> _Assigned task A_
Answer these questions using the excerpt on Wonder's restaurant strategy:
(i) How many deliveries per year did the Grubhub acquisition bring under Wonder's roof?
(ii) How much did Wonder pay for Blue Ribbon Fried Chicken?
(iii) What four elements does Wonder combine to build its infrastructure?
> _Assigned task B_
Continue the passage on Wonder's restaurant strategy from its final sentence.

Text excerpt START

Wonder's acquisition of Grubhub brought 250 million deliveries per year of delivery infrastructure directly under its roof, while the purchase of Blue Apron added a meal kit business that expands Wonder's reach into the home cooking category. Most recently, Wonder acquired New York City-based Blue Ribbon Fried Chicken for $6.5 million in February — a move that illustrates Lore's broader brand acquisition playbook.
"When you buy a brand — and you can buy a brand that has 10 locations, or even 50 locations — and then overnight put it in 1,000, there's just an incredible arbitrage there," Lore explained. The logic is compelling: established restaurant brands carry consumer trust and brand equity that typically takes years and millions of dollars to build. Wonder can acquire that equity at a fraction of the cost and then distribute it instantly across its expanding network of programmable kitchens.
What Wonder's Vision Means for the Future of the Restaurant Industry:
Marc Lore's Wonder represents one of the most ambitious attempts yet to apply Silicon Valley's scale-first logic to an industry that has historically resisted it. By combining AI-generated brand creation, robotic kitchens, aggressive acquisitions, and a proprietary delivery network, Wonder is building infrastructure that could make the traditional model of restaurant ownership look unnecessarily expensive and slow.

Text excerpt END
Information START

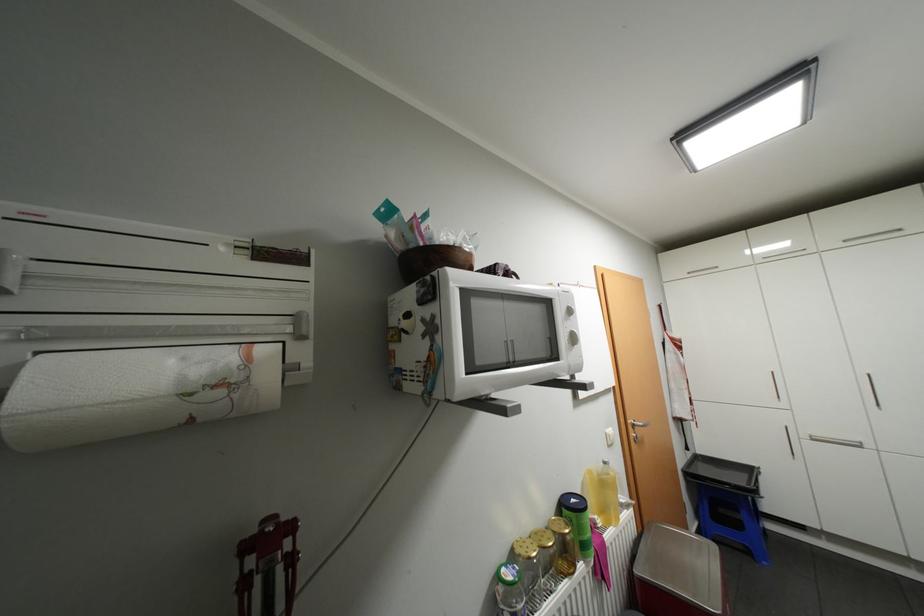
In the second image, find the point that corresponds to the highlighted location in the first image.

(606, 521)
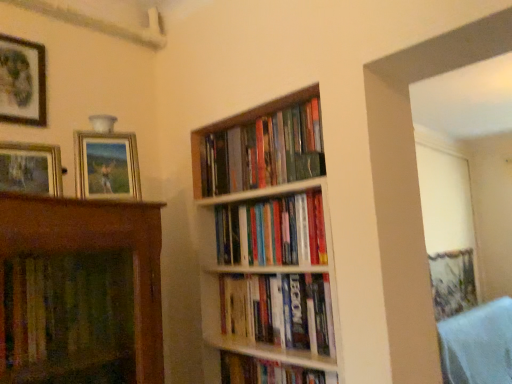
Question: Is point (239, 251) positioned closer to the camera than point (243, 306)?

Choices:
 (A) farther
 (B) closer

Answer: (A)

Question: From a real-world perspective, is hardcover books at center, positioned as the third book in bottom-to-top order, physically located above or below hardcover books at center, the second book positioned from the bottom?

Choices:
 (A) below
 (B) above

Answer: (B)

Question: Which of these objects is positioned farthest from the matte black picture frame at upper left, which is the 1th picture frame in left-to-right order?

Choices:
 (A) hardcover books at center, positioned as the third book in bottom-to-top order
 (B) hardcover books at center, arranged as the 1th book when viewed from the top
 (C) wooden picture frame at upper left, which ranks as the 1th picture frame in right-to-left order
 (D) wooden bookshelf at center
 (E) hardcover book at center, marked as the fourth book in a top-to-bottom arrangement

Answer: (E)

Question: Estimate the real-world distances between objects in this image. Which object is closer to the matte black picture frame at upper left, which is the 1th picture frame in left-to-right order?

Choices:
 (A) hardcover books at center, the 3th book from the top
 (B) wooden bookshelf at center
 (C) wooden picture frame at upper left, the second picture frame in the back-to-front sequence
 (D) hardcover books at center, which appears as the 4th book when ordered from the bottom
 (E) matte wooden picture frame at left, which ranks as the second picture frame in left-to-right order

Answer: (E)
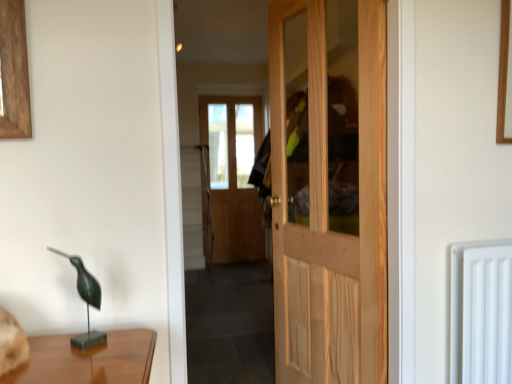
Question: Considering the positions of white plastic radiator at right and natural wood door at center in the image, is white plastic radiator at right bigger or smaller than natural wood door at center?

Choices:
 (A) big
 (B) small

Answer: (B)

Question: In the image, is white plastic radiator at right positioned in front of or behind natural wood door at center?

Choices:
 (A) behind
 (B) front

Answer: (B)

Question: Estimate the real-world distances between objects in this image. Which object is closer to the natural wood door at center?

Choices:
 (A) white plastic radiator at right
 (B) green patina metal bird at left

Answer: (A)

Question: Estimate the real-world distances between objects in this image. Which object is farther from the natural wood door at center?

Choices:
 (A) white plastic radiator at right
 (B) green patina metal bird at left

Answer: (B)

Information END
Information START

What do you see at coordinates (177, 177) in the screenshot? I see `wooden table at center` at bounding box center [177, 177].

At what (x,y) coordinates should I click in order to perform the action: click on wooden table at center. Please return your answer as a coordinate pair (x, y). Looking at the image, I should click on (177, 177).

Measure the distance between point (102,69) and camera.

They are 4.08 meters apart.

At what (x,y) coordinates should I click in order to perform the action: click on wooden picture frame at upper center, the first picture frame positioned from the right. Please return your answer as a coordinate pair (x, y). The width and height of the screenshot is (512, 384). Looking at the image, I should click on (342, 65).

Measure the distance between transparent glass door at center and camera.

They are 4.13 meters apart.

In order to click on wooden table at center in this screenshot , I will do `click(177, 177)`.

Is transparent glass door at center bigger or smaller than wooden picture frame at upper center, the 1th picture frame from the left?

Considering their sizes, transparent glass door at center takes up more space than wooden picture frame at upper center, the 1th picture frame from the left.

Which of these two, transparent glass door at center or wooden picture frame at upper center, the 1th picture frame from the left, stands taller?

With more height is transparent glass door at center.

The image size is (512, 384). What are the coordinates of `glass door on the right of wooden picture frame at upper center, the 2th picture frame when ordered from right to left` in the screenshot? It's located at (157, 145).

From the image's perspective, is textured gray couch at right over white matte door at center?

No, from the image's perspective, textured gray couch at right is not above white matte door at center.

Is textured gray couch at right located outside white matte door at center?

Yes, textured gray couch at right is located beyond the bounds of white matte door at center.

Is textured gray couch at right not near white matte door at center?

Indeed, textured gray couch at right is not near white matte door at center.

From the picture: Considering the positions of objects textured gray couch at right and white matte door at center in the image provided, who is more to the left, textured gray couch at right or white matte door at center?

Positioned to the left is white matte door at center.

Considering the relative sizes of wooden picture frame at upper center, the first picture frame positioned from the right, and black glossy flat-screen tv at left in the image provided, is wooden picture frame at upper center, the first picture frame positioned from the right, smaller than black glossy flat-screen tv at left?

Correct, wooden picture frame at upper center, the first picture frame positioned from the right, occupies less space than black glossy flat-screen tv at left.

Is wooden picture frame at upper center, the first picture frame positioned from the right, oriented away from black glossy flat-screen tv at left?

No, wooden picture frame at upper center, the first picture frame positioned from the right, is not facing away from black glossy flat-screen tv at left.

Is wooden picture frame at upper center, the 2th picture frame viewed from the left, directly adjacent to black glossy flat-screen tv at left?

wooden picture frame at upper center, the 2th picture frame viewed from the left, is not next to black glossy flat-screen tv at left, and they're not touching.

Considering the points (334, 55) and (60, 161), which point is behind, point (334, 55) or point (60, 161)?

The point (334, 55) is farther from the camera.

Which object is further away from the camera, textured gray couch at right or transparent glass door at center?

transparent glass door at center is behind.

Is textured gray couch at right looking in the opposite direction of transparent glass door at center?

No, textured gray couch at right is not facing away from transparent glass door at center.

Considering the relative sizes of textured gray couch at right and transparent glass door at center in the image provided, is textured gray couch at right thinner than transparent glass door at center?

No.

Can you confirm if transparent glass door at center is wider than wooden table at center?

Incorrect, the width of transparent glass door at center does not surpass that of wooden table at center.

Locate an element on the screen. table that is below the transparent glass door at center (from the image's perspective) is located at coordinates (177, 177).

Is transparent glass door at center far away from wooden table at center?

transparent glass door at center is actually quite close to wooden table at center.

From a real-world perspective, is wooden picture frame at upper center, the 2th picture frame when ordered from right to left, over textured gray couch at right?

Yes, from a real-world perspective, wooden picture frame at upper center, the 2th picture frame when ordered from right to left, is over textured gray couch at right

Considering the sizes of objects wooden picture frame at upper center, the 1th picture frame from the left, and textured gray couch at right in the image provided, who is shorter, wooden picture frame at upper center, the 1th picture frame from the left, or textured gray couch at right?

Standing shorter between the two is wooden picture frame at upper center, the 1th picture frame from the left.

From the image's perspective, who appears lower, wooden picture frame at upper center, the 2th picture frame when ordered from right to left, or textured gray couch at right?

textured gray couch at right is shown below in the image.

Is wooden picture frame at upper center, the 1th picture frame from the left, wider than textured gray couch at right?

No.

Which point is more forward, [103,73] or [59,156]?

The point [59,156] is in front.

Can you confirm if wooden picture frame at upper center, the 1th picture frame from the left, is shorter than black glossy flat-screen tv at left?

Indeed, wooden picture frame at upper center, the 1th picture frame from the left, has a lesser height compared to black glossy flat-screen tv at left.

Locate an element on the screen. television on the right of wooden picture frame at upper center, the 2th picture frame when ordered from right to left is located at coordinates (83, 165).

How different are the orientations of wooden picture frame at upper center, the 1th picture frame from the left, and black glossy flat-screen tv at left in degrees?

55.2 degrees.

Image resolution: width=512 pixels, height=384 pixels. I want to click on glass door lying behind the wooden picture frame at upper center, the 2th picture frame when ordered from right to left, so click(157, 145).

Information END

> _Task answer A_
(i) 250 million deliveries per year.
(ii) $6.5 million.
(iii) AI-generated brand creation, robotic kitchens, aggressive acquisitions, and a proprietary delivery network.

> _Task answer B_
The implications for food entrepreneurs, content creators, and established restaurant brands are profound. If Wonder's programmable kitchen network reaches 400 locations and its AI platform delivers on its promise, the barrier to launching a national food brand could drop from millions of dollars and years of effort to a single well-crafted prompt and sixty seconds of computation time.
The question, as always with moonshot ventures, is execution. Ghost kitchens promised democratization and delivered inconsistency. Robotics in restaurants has been predicted for a decade and remains largely in pilot phase.
But Lore has built and sold billion-dollar companies before by seeing distribution opportunities that others missed. If anyone can make programmable, AI-powered restaurants work at scale, the smart money says it's him.